I'd like to raise this again now that 4.4 is out. Below is a more complete patch which includes a function to properly cleanup libcurl when R quits. Implementing this is a little tricky because libcurl is a separate "module" in R, perhaps there is a better way, but this works: view: https://github.com/r-devel/r-svn/pull/166/files patch: https://github.com/r-devel/r-svn/pull/166.diff The old patch is still there as well, which is meant a minimal proof of concept to test the performance gains for reusing the connection: view: https://github.com/r-devel/r-svn/pull/155/files patch: https://github.com/r-devel/r-svn/pull/155.diff Performance gains are greatest on high-bandwidth servers when downloading many files from the same server (e.g. packages from a cran mirror). In such cases, currently over 90% of the total time is spent on initiating and tearing town a separate SSL connection for each file download. Thoughts?

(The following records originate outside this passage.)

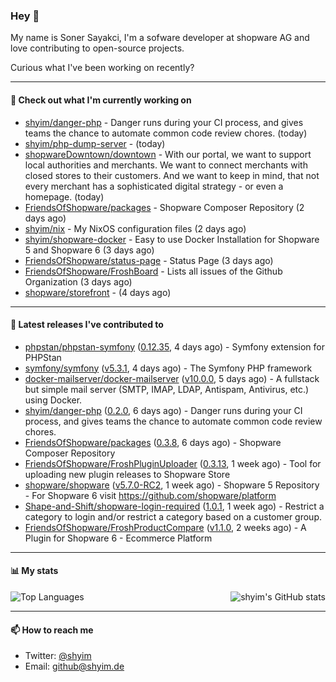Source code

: ### Hey 👋

My name is Soner Sayakci, I'm a sofware developer at shopware AG and love contributing to open-source projects.

Curious what I've been working on recently?

---

#### 👷 Check out what I'm currently working on

- [shyim/danger-php](https://github.com/shyim/danger-php) - Danger runs during your CI process, and gives teams the chance to automate common code review chores. (today)
- [shyim/php-dump-server](https://github.com/shyim/php-dump-server) -  (today)
- [shopwareDowntown/downtown](https://github.com/shopwareDowntown/downtown) - With our portal, we want to support local authorities and merchants. We want to connect merchants with closed stores to their customers. And we want to keep in mind, that not every merchant has a sophisticated digital strategy - or even a homepage. (today)
- [FriendsOfShopware/packages](https://github.com/FriendsOfShopware/packages) - Shopware Composer Repository (2 days ago)
- [shyim/nix](https://github.com/shyim/nix) - My NixOS configuration files (2 days ago)
- [shyim/shopware-docker](https://github.com/shyim/shopware-docker) - Easy to use Docker Installation for Shopware 5 and Shopware 6 (3 days ago)
- [FriendsOfShopware/status-page](https://github.com/FriendsOfShopware/status-page) - Status Page (3 days ago)
- [FriendsOfShopware/FroshBoard](https://github.com/FriendsOfShopware/FroshBoard) - Lists all issues of the Github Organization (3 days ago)
- [shopware/storefront](https://github.com/shopware/storefront) -  (4 days ago)

---

#### 🔭 Latest releases I've contributed to

- [phpstan/phpstan-symfony](https://github.com/phpstan/phpstan-symfony) ([0.12.35](https://github.com/phpstan/phpstan-symfony/releases/tag/0.12.35), 4 days ago) - Symfony extension for PHPStan
- [symfony/symfony](https://github.com/symfony/symfony) ([v5.3.1](https://github.com/symfony/symfony/releases/tag/v5.3.1), 4 days ago) - The Symfony PHP framework
- [docker-mailserver/docker-mailserver](https://github.com/docker-mailserver/docker-mailserver) ([v10.0.0](https://github.com/docker-mailserver/docker-mailserver/releases/tag/v10.0.0), 5 days ago) - A fullstack but simple mail server (SMTP, IMAP, LDAP, Antispam, Antivirus, etc.) using Docker.
- [shyim/danger-php](https://github.com/shyim/danger-php) ([0.2.0](https://github.com/shyim/danger-php/releases/tag/0.2.0), 6 days ago) - Danger runs during your CI process, and gives teams the chance to automate common code review chores.
- [FriendsOfShopware/packages](https://github.com/FriendsOfShopware/packages) ([0.3.8](https://github.com/FriendsOfShopware/packages/releases/tag/0.3.8), 6 days ago) - Shopware Composer Repository
- [FriendsOfShopware/FroshPluginUploader](https://github.com/FriendsOfShopware/FroshPluginUploader) ([0.3.13](https://github.com/FriendsOfShopware/FroshPluginUploader/releases/tag/0.3.13), 1 week ago) - Tool for uploading new plugin releases to Shopware Store
- [shopware/shopware](https://github.com/shopware/shopware) ([v5.7.0-RC2](https://github.com/shopware/shopware/releases/tag/v5.7.0-RC2), 1 week ago) - Shopware 5 Repository - For Shopware 6 visit https://github.com/shopware/platform
- [Shape-and-Shift/shopware-login-required](https://github.com/Shape-and-Shift/shopware-login-required) ([1.0.1](https://github.com/Shape-and-Shift/shopware-login-required/releases/tag/1.0.1), 1 week ago) - Restrict a category to login and/or restrict a category based on a customer group.
- [FriendsOfShopware/FroshProductCompare](https://github.com/FriendsOfShopware/FroshProductCompare) ([v1.1.0](https://github.com/FriendsOfShopware/FroshProductCompare/releases/tag/v1.1.0), 2 weeks ago) - A Plugin for Shopware 6 - Ecommerce Platform

---

#### 📊 My stats

<img align="right" alt="shyim's GitHub stats" src="https://github-readme-stats.vercel.app/api?username=shyim&count_private=1&show_icons=true&" />

![Top Languages](https://github-readme-stats.vercel.app/api/top-langs/?username=shyim)

---

#### 📫 How to reach me

- Twitter: [@shyim](https://twitter.com/shyim97)
- Email: [github@shyim.de](mailto://github.shyim.de)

On Sat, Mar 2, 2024 at 3:07?PM Jeroen Ooms <jeroenooms at gmail.com> wrote:
Currently download.file() creates and terminates a new TLS connection for each download. This creates a lot of overhead which is expensive for both client and server (in particular the TLS handshake). Modern internet clients (including browsers) re-use connections for many http requests. We can do this in R by creating a persistent libcurl "multi-handle". The R libcurl implementation already uses a multi-handle, however it destroys it after each download, which defeats the purpose. The purpose of the multi-handle is to keep it alive and let libcurl maintain a persistent connection pool. This is particularly relevant for install.packages() which needs to download many files from one and the same server. Here is a bare minimal proof of concept patch that re-uses one and the same multi-handle for all requests in R: https://github.com/r-devel/r-svn/pull/155/files Some quick benchmarking shows that this can lead to big speedups for download.packages() on high-bandwidth servers (such as CI). This quick test to download 100 packages from CRAN showed more than 10x speedup for me: https://github.com/r-devel/r-svn/pull/155 Moreover, I think this may make install.packages() more robust. In CI build logs that download many packages, I often see one or two downloads randomly failing with a TLS-connect error. I am hopeful this problem will disappear when using a single connection to the CRAN server to download all the packages.